*** Dataset records

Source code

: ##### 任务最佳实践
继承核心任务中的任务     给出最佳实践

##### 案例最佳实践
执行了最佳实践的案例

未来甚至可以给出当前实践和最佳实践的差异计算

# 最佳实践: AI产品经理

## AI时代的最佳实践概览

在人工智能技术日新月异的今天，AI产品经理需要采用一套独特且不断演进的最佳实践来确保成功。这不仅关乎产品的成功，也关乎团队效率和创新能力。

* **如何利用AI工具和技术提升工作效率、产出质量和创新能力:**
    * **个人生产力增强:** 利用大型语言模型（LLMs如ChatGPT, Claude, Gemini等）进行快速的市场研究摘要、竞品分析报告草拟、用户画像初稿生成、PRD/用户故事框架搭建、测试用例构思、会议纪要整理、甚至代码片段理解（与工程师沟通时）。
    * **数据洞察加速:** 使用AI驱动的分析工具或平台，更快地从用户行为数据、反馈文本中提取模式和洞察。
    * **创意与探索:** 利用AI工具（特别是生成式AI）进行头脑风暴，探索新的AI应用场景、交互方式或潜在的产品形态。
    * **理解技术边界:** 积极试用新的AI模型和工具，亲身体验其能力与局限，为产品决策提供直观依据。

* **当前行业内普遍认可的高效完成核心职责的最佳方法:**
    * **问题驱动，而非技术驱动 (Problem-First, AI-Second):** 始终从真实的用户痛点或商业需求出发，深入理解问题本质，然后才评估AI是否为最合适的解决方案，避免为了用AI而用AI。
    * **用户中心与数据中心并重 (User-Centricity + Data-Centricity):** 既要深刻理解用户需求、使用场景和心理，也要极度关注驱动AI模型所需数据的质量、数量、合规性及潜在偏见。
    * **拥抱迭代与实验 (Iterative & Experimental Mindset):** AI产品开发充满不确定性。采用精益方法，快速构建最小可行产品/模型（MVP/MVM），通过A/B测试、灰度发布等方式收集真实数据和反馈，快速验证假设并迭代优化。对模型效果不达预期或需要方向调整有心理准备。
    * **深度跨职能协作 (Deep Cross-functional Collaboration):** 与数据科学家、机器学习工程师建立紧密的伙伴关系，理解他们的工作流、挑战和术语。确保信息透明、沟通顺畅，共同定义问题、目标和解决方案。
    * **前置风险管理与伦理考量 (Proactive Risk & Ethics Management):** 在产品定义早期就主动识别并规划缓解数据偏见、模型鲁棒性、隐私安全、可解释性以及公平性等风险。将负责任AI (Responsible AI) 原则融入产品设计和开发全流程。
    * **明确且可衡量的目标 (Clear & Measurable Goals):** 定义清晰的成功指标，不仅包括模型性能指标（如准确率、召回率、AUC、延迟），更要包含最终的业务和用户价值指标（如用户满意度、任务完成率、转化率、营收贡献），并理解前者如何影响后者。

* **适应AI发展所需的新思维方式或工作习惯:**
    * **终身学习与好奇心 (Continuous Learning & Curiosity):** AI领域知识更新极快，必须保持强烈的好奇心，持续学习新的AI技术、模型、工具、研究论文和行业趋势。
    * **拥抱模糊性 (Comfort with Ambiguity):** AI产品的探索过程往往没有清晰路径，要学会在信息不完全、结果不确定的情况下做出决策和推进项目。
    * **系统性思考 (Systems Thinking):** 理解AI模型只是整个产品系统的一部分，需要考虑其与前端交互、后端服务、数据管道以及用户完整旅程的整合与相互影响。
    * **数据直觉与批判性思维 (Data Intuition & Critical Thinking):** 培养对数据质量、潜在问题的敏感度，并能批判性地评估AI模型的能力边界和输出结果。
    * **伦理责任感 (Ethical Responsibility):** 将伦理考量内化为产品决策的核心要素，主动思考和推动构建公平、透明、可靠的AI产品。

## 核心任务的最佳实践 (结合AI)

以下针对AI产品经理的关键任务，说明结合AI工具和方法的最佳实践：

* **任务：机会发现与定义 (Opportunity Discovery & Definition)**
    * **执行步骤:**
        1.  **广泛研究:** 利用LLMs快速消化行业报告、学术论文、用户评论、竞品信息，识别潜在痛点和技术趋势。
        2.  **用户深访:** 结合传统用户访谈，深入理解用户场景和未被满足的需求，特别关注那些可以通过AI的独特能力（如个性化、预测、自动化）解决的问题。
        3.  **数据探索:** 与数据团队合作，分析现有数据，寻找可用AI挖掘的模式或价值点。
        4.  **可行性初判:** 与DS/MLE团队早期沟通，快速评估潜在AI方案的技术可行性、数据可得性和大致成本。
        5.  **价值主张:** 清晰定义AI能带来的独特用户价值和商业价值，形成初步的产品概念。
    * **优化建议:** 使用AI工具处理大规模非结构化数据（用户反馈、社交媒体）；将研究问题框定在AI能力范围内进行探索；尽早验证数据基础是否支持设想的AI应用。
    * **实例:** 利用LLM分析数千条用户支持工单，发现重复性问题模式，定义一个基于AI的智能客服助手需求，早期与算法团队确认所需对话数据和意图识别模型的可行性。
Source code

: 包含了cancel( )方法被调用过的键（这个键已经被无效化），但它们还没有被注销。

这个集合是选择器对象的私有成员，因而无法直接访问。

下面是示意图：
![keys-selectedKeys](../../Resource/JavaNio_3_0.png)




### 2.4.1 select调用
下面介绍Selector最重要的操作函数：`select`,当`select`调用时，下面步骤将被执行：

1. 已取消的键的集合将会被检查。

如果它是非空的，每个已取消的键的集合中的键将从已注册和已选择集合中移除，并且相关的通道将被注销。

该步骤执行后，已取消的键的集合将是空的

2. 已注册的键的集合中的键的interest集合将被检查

******

- Your objective -
Copy out, character for character, the lines above from the very first one through the line containing "以下针对AI产品经理的关键任务，说明结合AI工具和方法的最佳实践：", with both ends included.

- Exercise solution -
Source code

: ##### 任务最佳实践
继承核心任务中的任务     给出最佳实践

##### 案例最佳实践
执行了最佳实践的案例

未来甚至可以给出当前实践和最佳实践的差异计算

# 最佳实践: AI产品经理

## AI时代的最佳实践概览

在人工智能技术日新月异的今天，AI产品经理需要采用一套独特且不断演进的最佳实践来确保成功。这不仅关乎产品的成功，也关乎团队效率和创新能力。

* **如何利用AI工具和技术提升工作效率、产出质量和创新能力:**
    * **个人生产力增强:** 利用大型语言模型（LLMs如ChatGPT, Claude, Gemini等）进行快速的市场研究摘要、竞品分析报告草拟、用户画像初稿生成、PRD/用户故事框架搭建、测试用例构思、会议纪要整理、甚至代码片段理解（与工程师沟通时）。
    * **数据洞察加速:** 使用AI驱动的分析工具或平台，更快地从用户行为数据、反馈文本中提取模式和洞察。
    * **创意与探索:** 利用AI工具（特别是生成式AI）进行头脑风暴，探索新的AI应用场景、交互方式或潜在的产品形态。
    * **理解技术边界:** 积极试用新的AI模型和工具，亲身体验其能力与局限，为产品决策提供直观依据。

* **当前行业内普遍认可的高效完成核心职责的最佳方法:**
    * **问题驱动，而非技术驱动 (Problem-First, AI-Second):** 始终从真实的用户痛点或商业需求出发，深入理解问题本质，然后才评估AI是否为最合适的解决方案，避免为了用AI而用AI。
    * **用户中心与数据中心并重 (User-Centricity + Data-Centricity):** 既要深刻理解用户需求、使用场景和心理，也要极度关注驱动AI模型所需数据的质量、数量、合规性及潜在偏见。
    * **拥抱迭代与实验 (Iterative & Experimental Mindset):** AI产品开发充满不确定性。采用精益方法，快速构建最小可行产品/模型（MVP/MVM），通过A/B测试、灰度发布等方式收集真实数据和反馈，快速验证假设并迭代优化。对模型效果不达预期或需要方向调整有心理准备。
    * **深度跨职能协作 (Deep Cross-functional Collaboration):** 与数据科学家、机器学习工程师建立紧密的伙伴关系，理解他们的工作流、挑战和术语。确保信息透明、沟通顺畅，共同定义问题、目标和解决方案。
    * **前置风险管理与伦理考量 (Proactive Risk & Ethics Management):** 在产品定义早期就主动识别并规划缓解数据偏见、模型鲁棒性、隐私安全、可解释性以及公平性等风险。将负责任AI (Responsible AI) 原则融入产品设计和开发全流程。
    * **明确且可衡量的目标 (Clear & Measurable Goals):** 定义清晰的成功指标，不仅包括模型性能指标（如准确率、召回率、AUC、延迟），更要包含最终的业务和用户价值指标（如用户满意度、任务完成率、转化率、营收贡献），并理解前者如何影响后者。

* **适应AI发展所需的新思维方式或工作习惯:**
    * **终身学习与好奇心 (Continuous Learning & Curiosity):** AI领域知识更新极快，必须保持强烈的好奇心，持续学习新的AI技术、模型、工具、研究论文和行业趋势。
    * **拥抱模糊性 (Comfort with Ambiguity):** AI产品的探索过程往往没有清晰路径，要学会在信息不完全、结果不确定的情况下做出决策和推进项目。
    * **系统性思考 (Systems Thinking):** 理解AI模型只是整个产品系统的一部分，需要考虑其与前端交互、后端服务、数据管道以及用户完整旅程的整合与相互影响。
    * **数据直觉与批判性思维 (Data Intuition & Critical Thinking):** 培养对数据质量、潜在问题的敏感度，并能批判性地评估AI模型的能力边界和输出结果。
    * **伦理责任感 (Ethical Responsibility):** 将伦理考量内化为产品决策的核心要素，主动思考和推动构建公平、透明、可靠的AI产品。

## 核心任务的最佳实践 (结合AI)

以下针对AI产品经理的关键任务，说明结合AI工具和方法的最佳实践：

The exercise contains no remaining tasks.